WM, here's my take on what's going on. First let me state that I am an ASE Certified Master Technician with over 15 years experience (including automotive HVAC systems).
First off, R134a (the new stuff) does not run the same pressures as R12 (the old stuff). Since R134a is not as effective, it must run at higher pressures with more cooling at the condenser to achieve the same results.
Secondly, you need LESS OF A CHARGE with R134a than you did with R12. If your system required 1.5lbs of R12, then after a conversion it should require about 1.1 to 1.2lbs of R134a.
Thirdly, the A/C compressor is capable of achieving a very high pressure ALMOST INSTANTLY. Half a block of driving with the A/C is more than enough to over-pressurize the system... ESPECIALLY IN VERY HOT TEMPERATURES AND ESPECIALLY WITH A MALFUNCTIONING CONDENSER COOLING FAN.

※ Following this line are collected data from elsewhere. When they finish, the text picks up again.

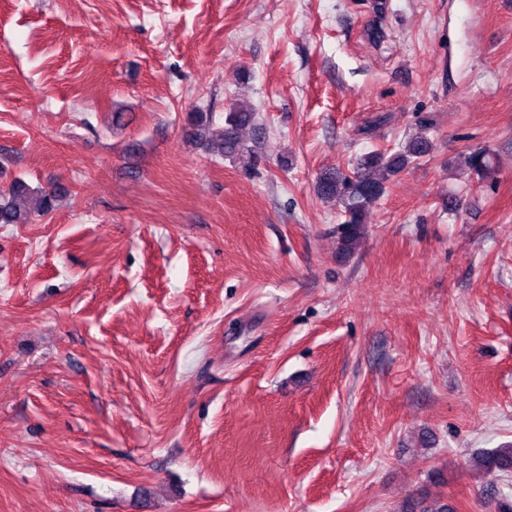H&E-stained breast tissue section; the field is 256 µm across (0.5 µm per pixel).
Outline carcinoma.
I'll return each mask as SVG.
<instances>
[{"label": "carcinoma", "mask_w": 512, "mask_h": 512, "mask_svg": "<svg viewBox=\"0 0 512 512\" xmlns=\"http://www.w3.org/2000/svg\"><path fill=\"white\" fill-rule=\"evenodd\" d=\"M187 119L199 139L206 138L213 124L210 112H191ZM255 125V113L248 105L235 104L225 116L224 130L217 142L208 141L206 148L216 150V154L229 157L240 164L249 166L254 158V149L242 136V131ZM429 152V142L422 137L411 138L391 155L372 153L356 164L353 172H328L318 181V193L321 197L336 201L342 208L346 220L340 224L338 249L349 254L353 252L367 233V216L373 204L382 195L385 182L389 177L405 169L415 159ZM463 163L477 176L483 178L494 170V157L487 148L474 149L463 155ZM68 190L54 187L48 190L31 187L18 178L7 188L0 189V224H27L32 212L28 208L31 196L38 197L36 212L52 211L56 202ZM469 469L478 472L490 480L507 477L512 474V444L500 448L478 451L466 462ZM397 512H454L441 498L408 499Z\"/></svg>", "instance_id": "obj_1"}]
</instances>
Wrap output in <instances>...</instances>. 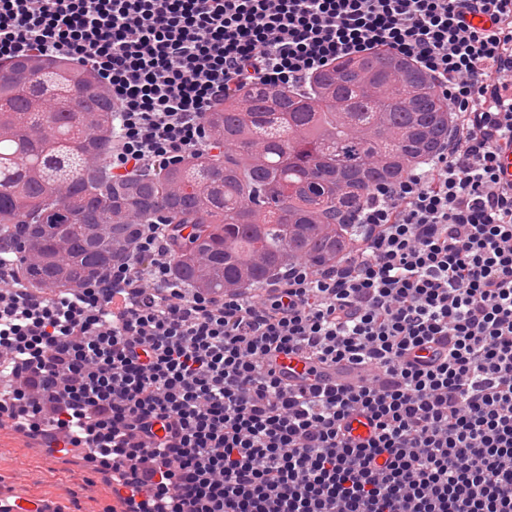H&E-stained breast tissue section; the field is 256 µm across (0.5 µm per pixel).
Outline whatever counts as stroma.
<instances>
[{
  "label": "stroma",
  "mask_w": 512,
  "mask_h": 512,
  "mask_svg": "<svg viewBox=\"0 0 512 512\" xmlns=\"http://www.w3.org/2000/svg\"><path fill=\"white\" fill-rule=\"evenodd\" d=\"M22 493L49 501L57 512H112L118 499L111 483L86 458L45 451L41 441L0 430V495Z\"/></svg>",
  "instance_id": "1"
}]
</instances>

Now let me educate you a bit about the pressure relief valve. In the old days, cars' A/C systems used a mechanic 'blow-off' valve... this way if the pressure got too high for whatever reason, the valve would 'blow' to release the freon to keep the compressor, evaporator, lines, or condenser from literally 'blowing up'. When the EPA deemed R12 freon to be 'bad for the environment' and 'illegal to manufacture in the US past 1994' they also required that all new automotive A/C systems and all old A/C systems retro-fitted to R134a to have an electrical high pressure switch. This switch simply turns off the A/C compressor if the pressure gets too high, therefore eliminating the need for a mechanic blow-off valve.
Considering your system obviously had a 'blow off' valve, it may or may not have had an electrical high-pressure cutoff switch. Most high-dollar retrofit kits (like the ones the dealers special order) usually come with this electrical switch, and it is usually installed on to the original system (leaving the original blow-off valve intact as well) but this switch is usually calibrated to shut off the compressor long before the blow off valve would go off. The fact that your blow off valve DID go off tells me that there's a high chance that either this switch was not installed (as required).. or this switch was not wired in electrically.. or they used a switch that was incorrectly calibrated. If you did have an electrical cut off switch before, most likely it was calibrated for R12. Either way, it should have been verified to be functioning correctly before they released the car to you.
Likewise, if you had a malfunctioning condenser cooling fan, this should ALSO have been discovered before they released the car to you. I should also note that a lot of the high-dollar retrofit kids INCLUDE a larger condenser fan (or a higher volume fan), but this varies depending on the year, make, and model of the vehicle to be retrofitted. You need to find out exactly what was replaced during the retrofit service.
It's also possible that your blow-off valve simply failed due to age and that your A/C pressures never got high enough to cause a normally functioning blow-off valve to set, but since yours was bad it did. This is also a possibility as since the temperature was cooler when they performed the retrofit, then the pressures would be lower as well and the malfunctioning blow off valve would not have been a problem at that time. In this case it would be really hard to blame the repair shop (dealership) for this having happened... BUT if it were my shop and this all happened right after we performed those kinds of repairs to your vehicle, I would NOT HESITATE to fix this for you FOR FREE, regardless if I felt if was our fault or not... that is simple customer courtesy right there.
As for this being 'odd' or not.. I have to tell you from experience that these sorts of things happen more often than you would think, and the vast majority of the time it's really nobody's fault. Like I said, the temperatures were cooler when they retrofitted it, and also you had a (for the most part) malfunctioning system in the first place. They simply got the system up and running for you... but without it being a very warm day it's really hard to test the system to its limit. It's kind of like shooting the hull of a tank with one round from a handgun, and claiming it's strong enough to endure battlefield damage...
Regardless, I sure hope they work something out with you... maybe at least charge you for only the cost of parts.. that way they don't lose money and everyone is happy, but dealerships tend to be a bit 'less forgiving' when it comes to that sort of thing.
I will add this.. the $20 retrofit kits you get from Autozone and the like come with only a small can of refrigerant, a charging hose, and a couple of universal fittings. While this can be installed on many cars to get acceptable results, installing this kit alone on most R12 systems is probably not legal. It is up to the consumer that the appropriate parts are purchased (and properly installed) in order to have an EPA legal automotive HVAC system. Not trying to be a party-pooper here... I'm just trying to educate you guys who may or may not know better.